Si ces disparités peuvent refléter des attitudes différentes vis-à-vis de la gestion et la production des déchets dans ces régions, d’autres facteurs permettent d’expliquer ces fossés.
Les zones rurales ont par exemple le bénéfice d’accueillir beaucoup plus de jardins que les régions plus urbanisées. En conséquence, les ménages s’y affranchissent plus facilement de leurs déchets organiques dans des compostes, beaucoup moins fréquents dans les grandes villes, ce qui contribue à faire chuter le poids de leurs déchets résiduels. Aussi, «dans la province de Liège, explique un porte-parole de l’intercommunale Intradel, nous ramassons presque dix fois plus de déchets organiques dans les communes rurales que dans les villes plus urbanisées», où ces déchets vers se retrouvent alors mélangés aux ordures ‘classiques’, ce qui gonfle les statistiques.
Derrière les chiffres de WalStat se cache aussi la difficulté de comptabiliser une «zone grise», c’est-à-dire les déchets générés par des travailleurs indépendants et petits commerces, qui peuvent choisir d’assimiler leurs déchets à ceux des ménages ordinaires.
Selon qu’on trouve dans la commune un système de ramassage basé sur des sacs poubelles ou sur des conteneurs à puce, cette zone grise sera ajoutée ou non aux quantités d’ordures ménagères générées par les ménages. Vincent van Leynseele, porte-parole d’Ipalle, une intercommunale opérant dans le Hainaut, affirme que les chiffres de sa province ne sont pas révélateurs d’une responsabilisation moins importante des ménages: «Ici, comme nous n’avons pas de conteneurs à puce, nous ramassons et mettons dans les mêmes bennes les déchets du ménage moyen et des commerces, alors qu’ils sont ramassés séparément dans les communes avec des conteneurs à puce.»
Le pollueur-payeur pollue-t-il vraiment moins ?
Le conteneur à puce permet généralement de responsabiliser les ménages, en les rendant redevables, à mesure de ce qu’ils produisent comme déchets, d’une taxe déchet plus ou moins élevée. Dans la province de Liège, Intradel se félicite aussi de proposer la plateforme «Mon conteneur en ligne,» qui permet de suivre et d’organiser sa production de déchets: «Les ménages ont ainsi toutes les clés à leur disposition pour rester au courant de ce qu’ils produisent comme déchets, et par conséquence diminuer cette production en en étant davantage conscients.»

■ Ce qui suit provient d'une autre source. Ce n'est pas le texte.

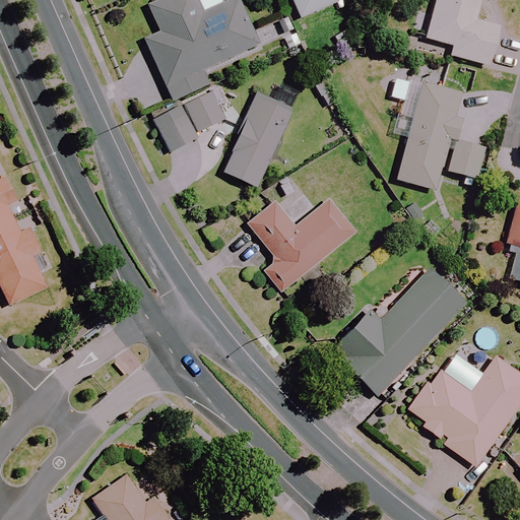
[(234,0),(201,15),(194,0),(160,0),(148,6),(160,33),(143,41),(171,102),(208,84),(202,72),(258,47),(236,0),(234,0)]
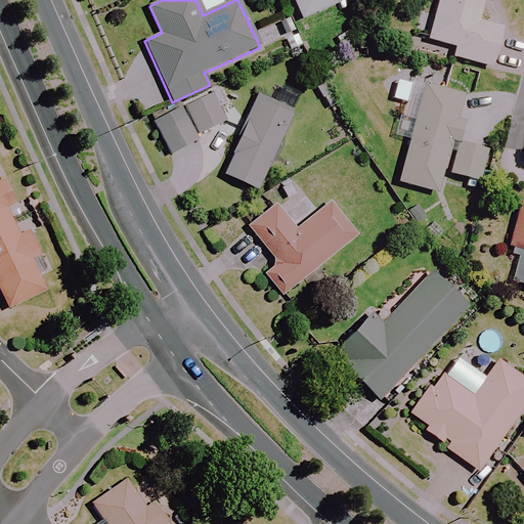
[(293,0),(302,19),(340,3),(338,0),(293,0)]
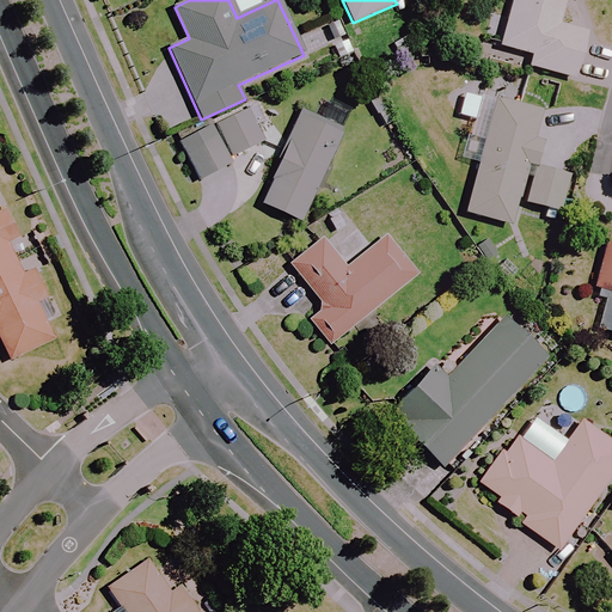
[(512,0),(500,47),(534,56),(531,67),(574,79),(587,34),(558,25),(565,0),(512,0)]
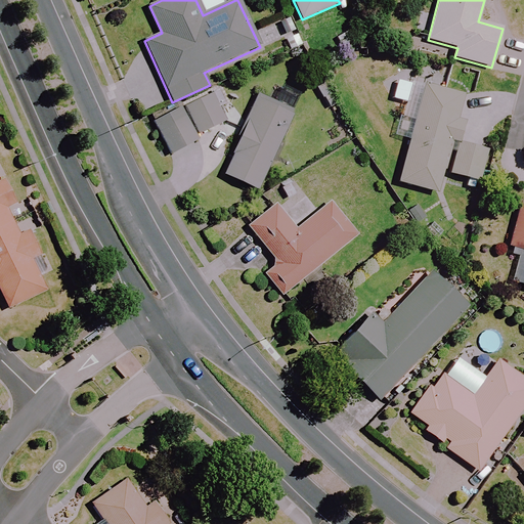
[(462,144),(468,123),(459,120),(465,96),(426,86),(399,182),(438,193),(449,153),(455,155),(450,175),(479,181),(486,150),(462,144)]
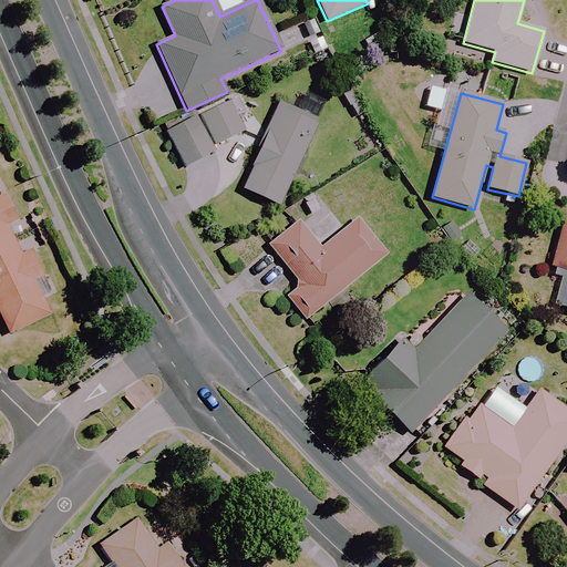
[(197,117),(212,146),(246,131),(233,102),(197,117)]
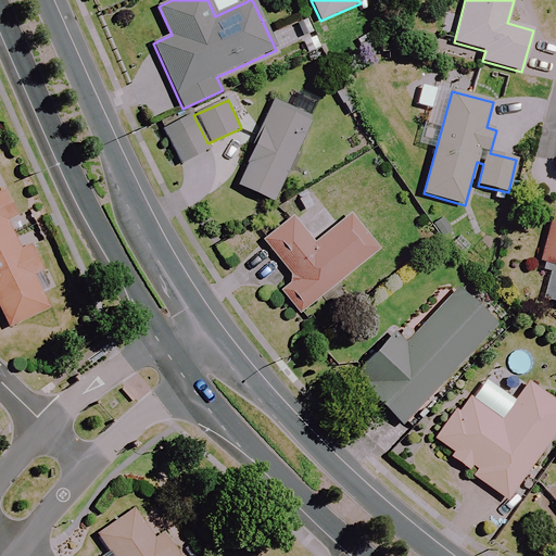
[(313,118),(275,101),(237,185),(274,202),(313,118)]
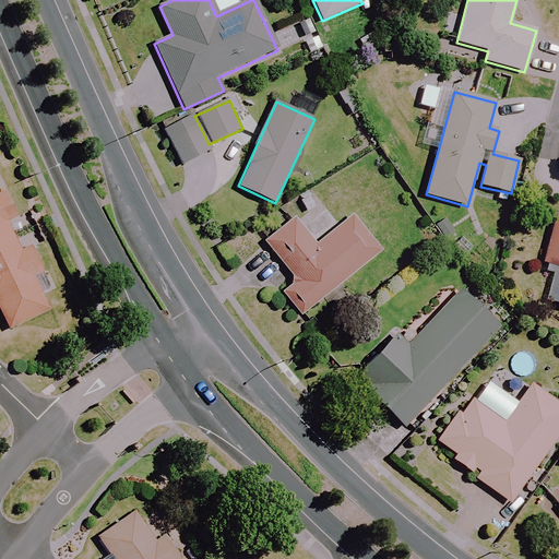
[(209,144),(194,116),(163,130),(178,165),(211,151),(209,144)]
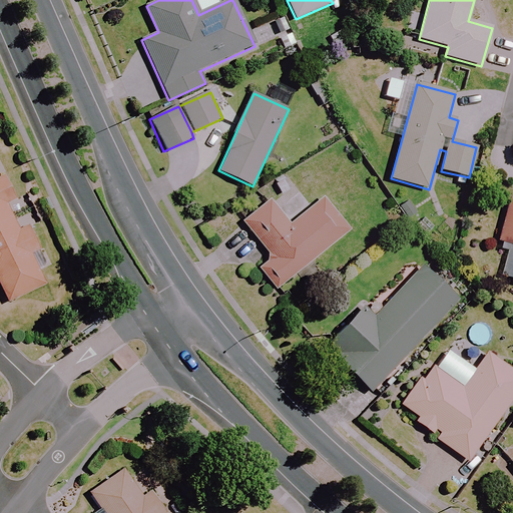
[(0,177),(0,274),(12,301),(48,284),(35,254),(44,250),(32,225),(22,229),(9,202),(19,197),(8,174),(0,177)]
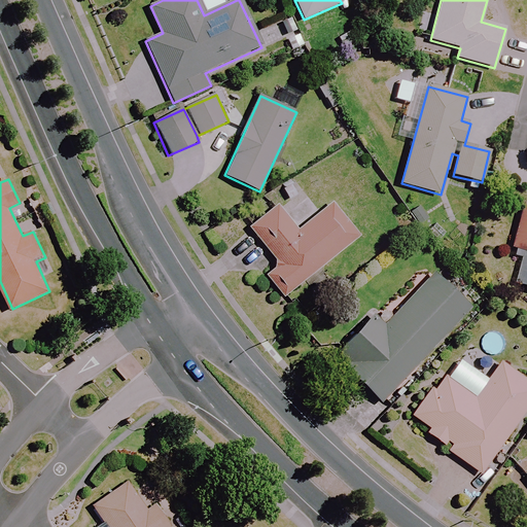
[(277,264),(265,274),(290,306),(296,301),(304,310),(320,296),(307,280),(360,237),(332,203),(297,232),(277,207),(248,230),(277,264)]
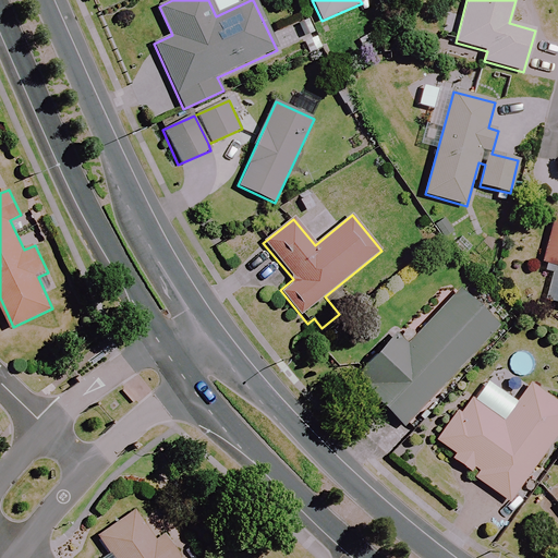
[(557,219),(553,218),(541,263),(557,267),(557,219)]
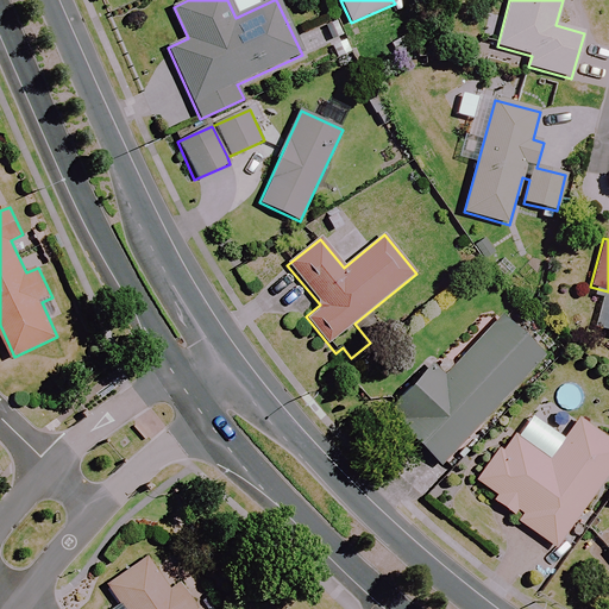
[(546,358),(503,318),(447,377),(434,364),(387,415),(443,468),(546,358)]
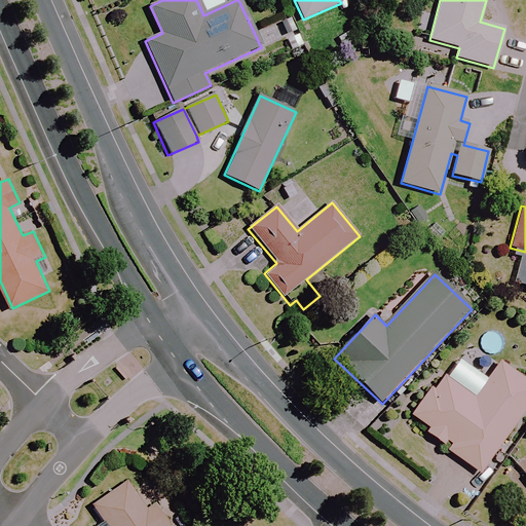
[(525,407),(525,381),(499,363),(475,398),(442,374),(412,416),(428,427),(424,434),(480,473),(525,407)]
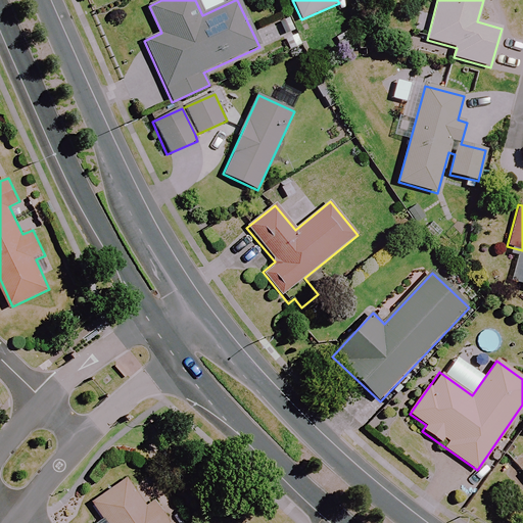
[(147,506),(128,477),(94,501),(108,522),(169,522),(172,521),(156,500),(147,506)]
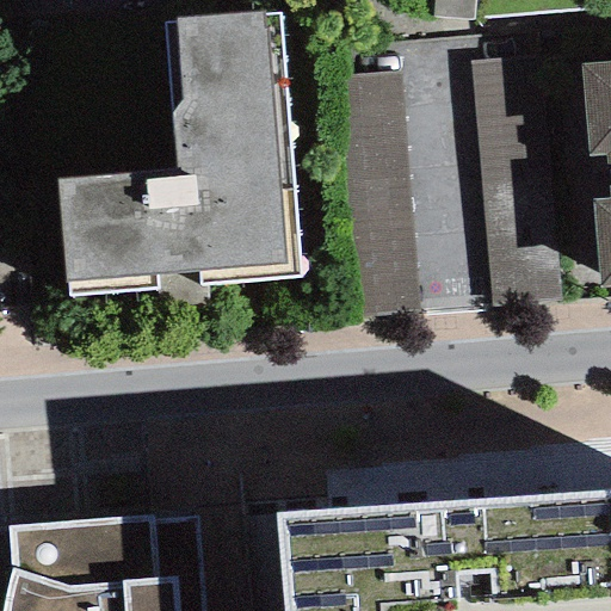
[(198,284),(301,279),(279,12),(174,20),(180,102),(170,113),(177,170),(55,179),(67,295),(156,288),(155,276),(197,272),(198,284)]
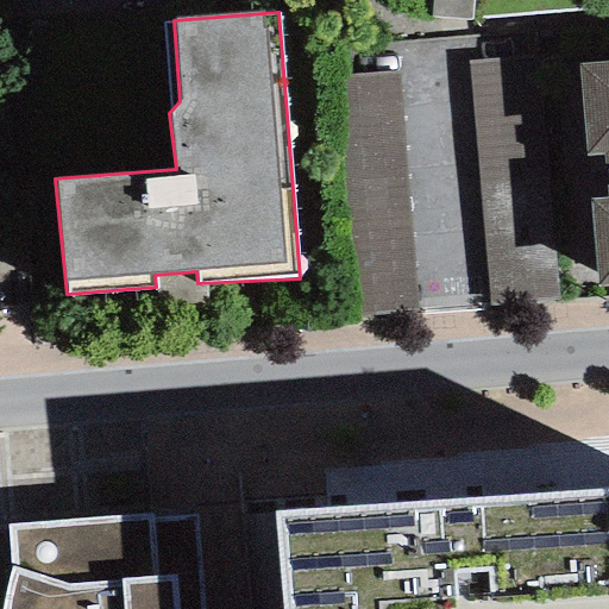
[(469,61),(489,306),(557,300),(537,55),(469,61)]
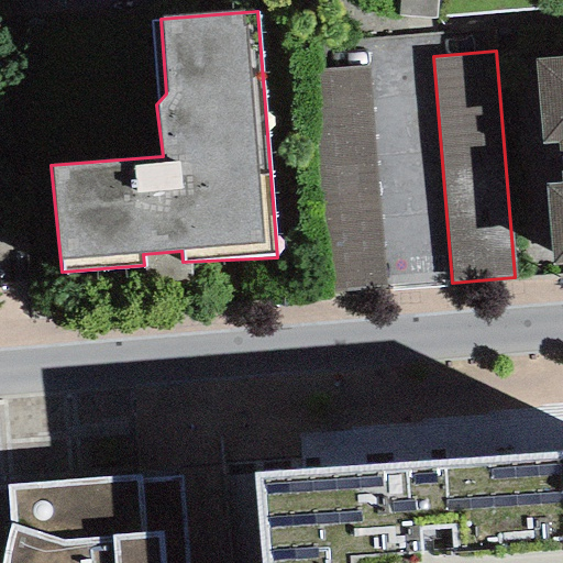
[(562,57),(533,59),(540,144),(556,143),(560,183),(545,185),(551,265),(562,264),(562,57)]
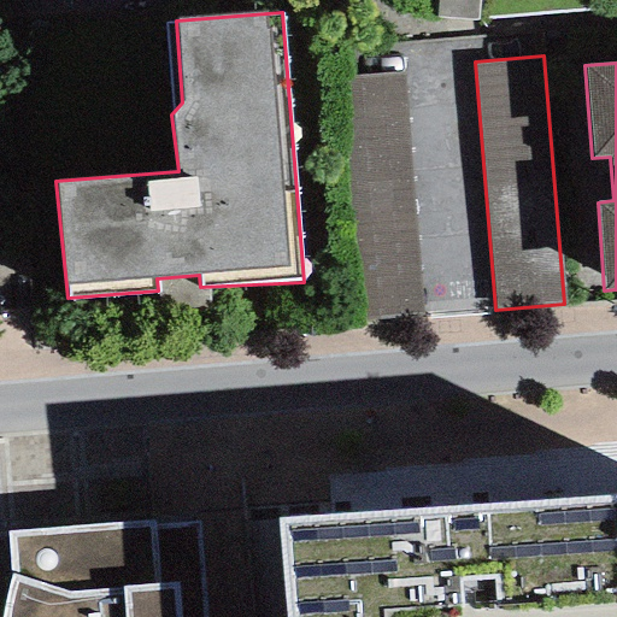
[(353,317),(421,313),(406,70),(338,74),(353,317)]
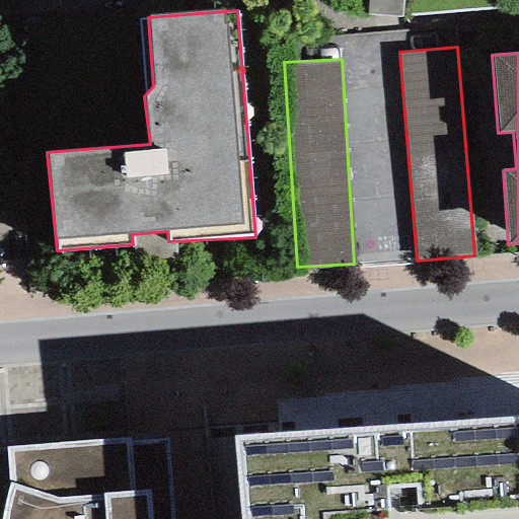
[(238,518),(518,518),(518,418),(233,435),(238,518)]
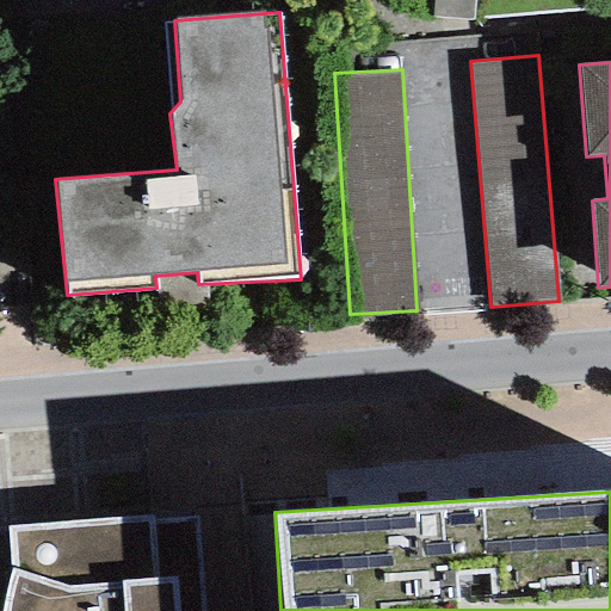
[(202,610),(195,518),(149,523),(149,518),(8,530),(10,572),(5,593),(2,610),(202,610)]
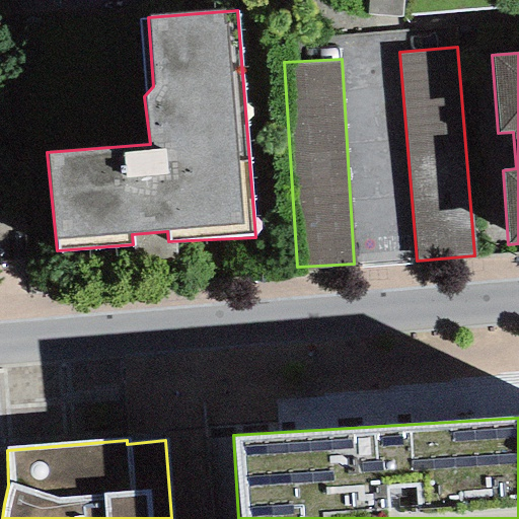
All buildings are outlined.
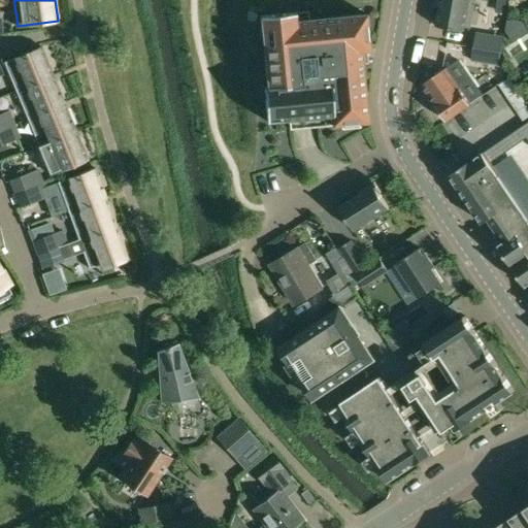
[(440,0),(436,26),(464,31),(469,0),(440,0)]
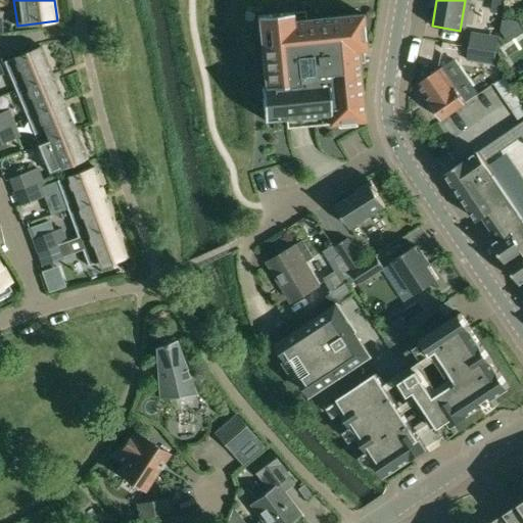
[(492,0),(491,11),(501,13),(503,0),(492,0)]
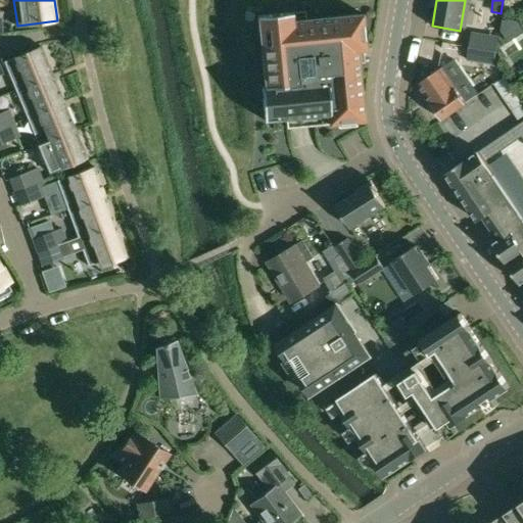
[(305,11),(257,15),(264,85),(260,85),(265,121),(286,119),(287,129),(338,124),(338,128),(357,126),(357,122),(365,121),(359,63),(365,62),(363,50),(366,49),(363,14),(306,19),(305,11)]
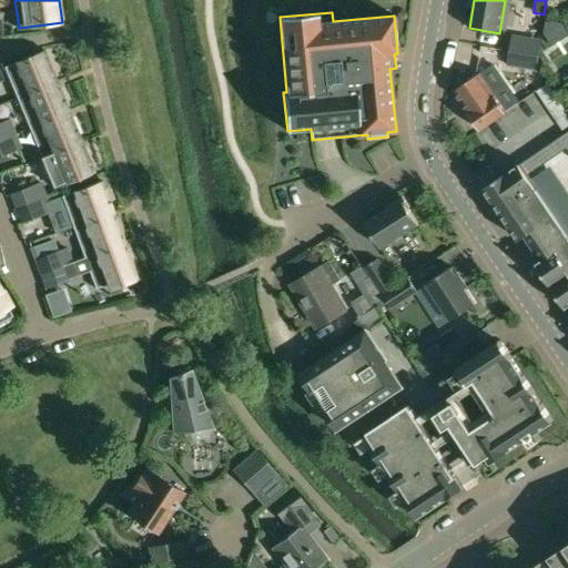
[(513,36),(510,50),(539,56),(543,41),(513,36)]
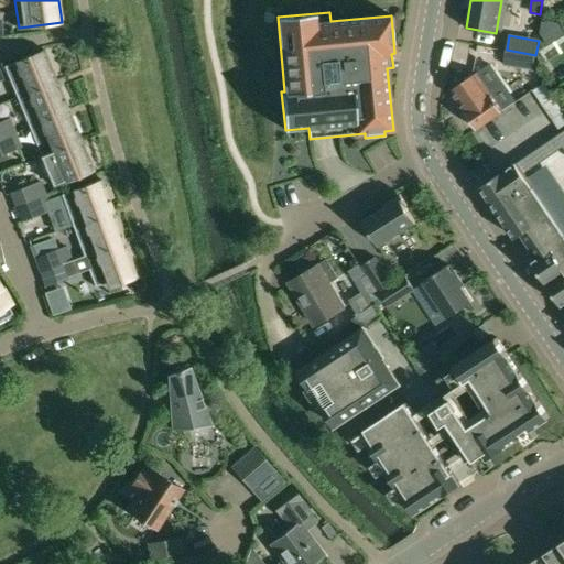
[(507,50),(503,65),(533,69),(535,55),(507,50)]
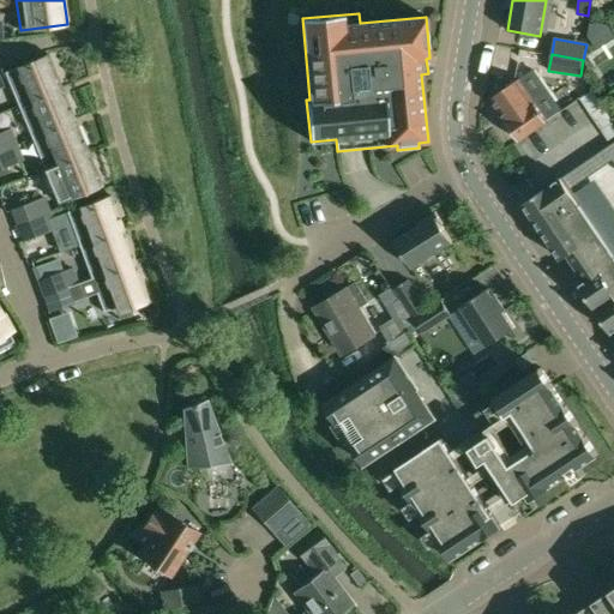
[(48,55),(4,73),(18,107),(61,88),(48,55)]
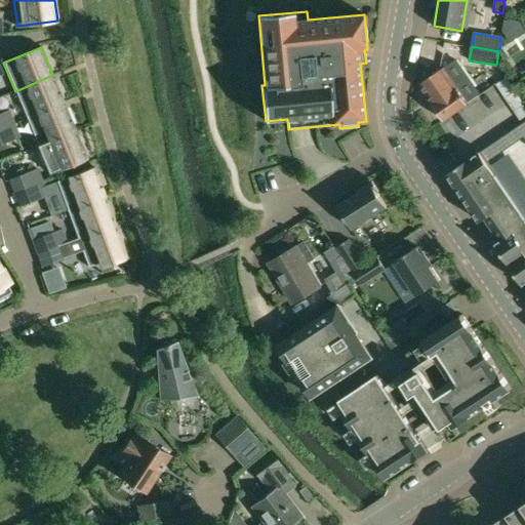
[(443,68),(420,84),(434,104),(433,105),(444,120),(469,104),(443,68)]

Mais bien que des effets positifs sur la comptabilisation de déchets générés aient été constatés dans toutes les villes où les conteneurs à puce ont été introduits, certaines intercommunales ne sont pas si enclines à suivre cette tendance.
Car si les conteneurs à puces peuvent inciter les ménages à surveiller leur production de déchets, elle pourrait aussi les inciter à se soustraire aux voies légales pour disposer de leurs déchets, pour éviter d’être sanctionnés d’une taxe déchet plus élevée. Les indicateurs statistiques ne font effectivement pas état des itinéraires suivis par les déchets en dehors des voies de collecte légales: dépôts sauvages, feux de jardin…
En juillet, l’asbl Terre, dont les bulles à récolte de vêtement sont parsemées en Wallonie, souffrait par exemple d’une multiplication de déchets dans leur bulles, suite à l’apparition des conteneurs à puce. Autant de manières pour le pollueur-payeur de surtout payer moins, sans pour autant moins polluer.